Diana Asonaba Dapaah, Deputy Attorney General and Minister for Justice, read for the second time on Wednesday June 21, 2023 the Intestate Succession Bill 2022, which is meant to correct the flaws in PNDC Law 111.

According to her, the new legislation is also designed to establish a uniformed intestate succession law that would be implemented throughout the country regardless of the intestate’s inheritance system or the type of marriage contracted.

She contended that, there is little or no protection in customary law for surviving spouses, and neither spouse has the right to the property of the other, nor do children in the marriage system have the best support by the customary system.

The Deputy Minister said changes in the Ghanaian family system have rendered the present law outmoded.

“The nuclear family has actually eroded the significance of the extended family in a manner similar to what pertains in the Western world – thus giving the nuclear family greater prominence which is not reflected in the existing laws for succession,” she noted.

She stated that the customary law concept of marriage does not consider the wife to be part of the husband’s economic needs.

“As a result, the wife’s clings to the husband’s property is very limited. However, there is currently a shift towards the involvement of the wife in the economic activities of the husband.

“And this has considerably reduced the influence of the extended family in intestate succession. The growing importance of the nuclear family brings with its own logic of moral justice,” Ms. Dapaah stated.

She explained that, the rationale is that the surviving spouse needs to be compensated for the services done to the departed spouse, adding, “There is a need to satisfy both spouses’ expectations by giving the property of one to the other on the death of a spouse.”

She added that, while the Intestate Succession Act 1985 (PNDC Law 111) provides some protection beyond Customary Law, it was an innovation at the time of its implementation and was welcomed as a source of solace for spouses who were frequently rejected and subjected to other sorts of persecution.

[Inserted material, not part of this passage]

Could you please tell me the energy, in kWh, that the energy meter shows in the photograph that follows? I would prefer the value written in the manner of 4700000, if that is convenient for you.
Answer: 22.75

“The law was intended to prevent members of the extended family from taking over assets of the deceased for their own use to the detriment of surviving spouses and children.

“Some of the provisions have, however, proved inimical to the interest of the immediate family of the deceased.

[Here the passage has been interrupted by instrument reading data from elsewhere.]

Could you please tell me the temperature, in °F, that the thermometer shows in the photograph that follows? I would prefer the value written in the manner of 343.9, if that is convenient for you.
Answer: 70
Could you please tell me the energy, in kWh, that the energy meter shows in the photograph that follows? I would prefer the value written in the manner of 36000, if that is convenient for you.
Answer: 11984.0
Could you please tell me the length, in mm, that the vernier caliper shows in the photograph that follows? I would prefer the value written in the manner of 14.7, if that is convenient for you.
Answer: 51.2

“The provisions of the factional distribution of the estate have been very difficult to implement,” she said.

The precise percentage of the estate determined by existing legislation to devolve to the spouse regardless of the number of spouses, according to her, is also problematic.

“In other words, the current law does not make provision where there is polygamous marriage where the deceased is survived by a number of spouses.

“No provision is also made for the dependent parents or children of the deceased who are still in school,” she stressed.